Copy each record below faithfully, leaving out images.
(Excerpted data Opens)
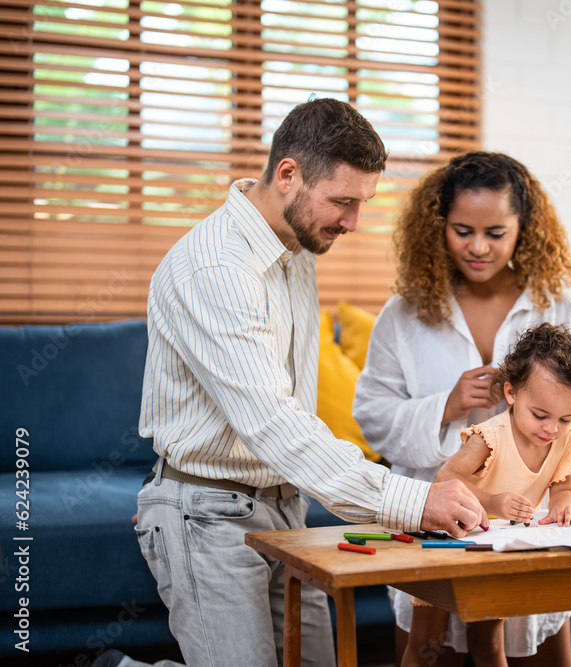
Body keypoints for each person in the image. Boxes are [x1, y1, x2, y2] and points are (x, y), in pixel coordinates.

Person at [114, 99, 488, 667]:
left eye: (362, 204)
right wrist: (410, 500)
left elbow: (287, 405)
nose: (352, 223)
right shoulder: (217, 270)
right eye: (342, 202)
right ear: (288, 174)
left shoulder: (295, 248)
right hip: (206, 512)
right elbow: (273, 424)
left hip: (286, 507)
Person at [354, 151, 571, 666]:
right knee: (430, 646)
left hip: (532, 519)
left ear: (524, 228)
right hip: (435, 524)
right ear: (438, 225)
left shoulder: (556, 304)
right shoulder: (404, 314)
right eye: (462, 230)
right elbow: (372, 414)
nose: (478, 247)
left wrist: (540, 428)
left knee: (535, 648)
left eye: (496, 233)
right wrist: (445, 406)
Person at [404, 323, 571, 667]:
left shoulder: (563, 442)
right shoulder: (490, 437)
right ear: (511, 393)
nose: (551, 429)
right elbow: (444, 478)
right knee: (426, 642)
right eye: (540, 415)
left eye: (566, 418)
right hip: (446, 543)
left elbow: (563, 483)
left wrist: (564, 504)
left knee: (489, 642)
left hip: (494, 553)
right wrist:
(Excerpted data Closes)
** Worked solution **
Body keypoints for each person in the image. Boxes are [x1, y1, x2, y2] and points are (x, y), in pixel coordinates.

Person at [114, 99, 488, 667]:
left eye: (362, 204)
right wrist: (410, 500)
left elbow: (287, 405)
nose: (352, 223)
right shoulder: (217, 270)
right eye: (342, 202)
right ear: (288, 174)
left shoulder: (295, 248)
right hip: (206, 512)
right elbow: (273, 424)
left hip: (286, 507)
Person at [354, 151, 571, 666]:
right knee: (430, 646)
left hip: (532, 519)
left ear: (524, 228)
right hip: (435, 524)
right ear: (438, 225)
left shoulder: (556, 304)
right shoulder: (404, 314)
right eye: (462, 230)
right elbow: (372, 414)
nose: (478, 247)
left wrist: (540, 428)
left knee: (535, 648)
left eye: (496, 233)
right wrist: (445, 406)
Person at [404, 323, 571, 667]:
left shoulder: (563, 442)
right shoulder: (490, 437)
right ear: (511, 393)
nose: (551, 429)
right elbow: (444, 478)
right knee: (426, 642)
right eye: (540, 415)
left eye: (566, 418)
right hip: (446, 543)
left elbow: (563, 483)
left wrist: (564, 504)
left knee: (489, 642)
left hip: (494, 553)
right wrist:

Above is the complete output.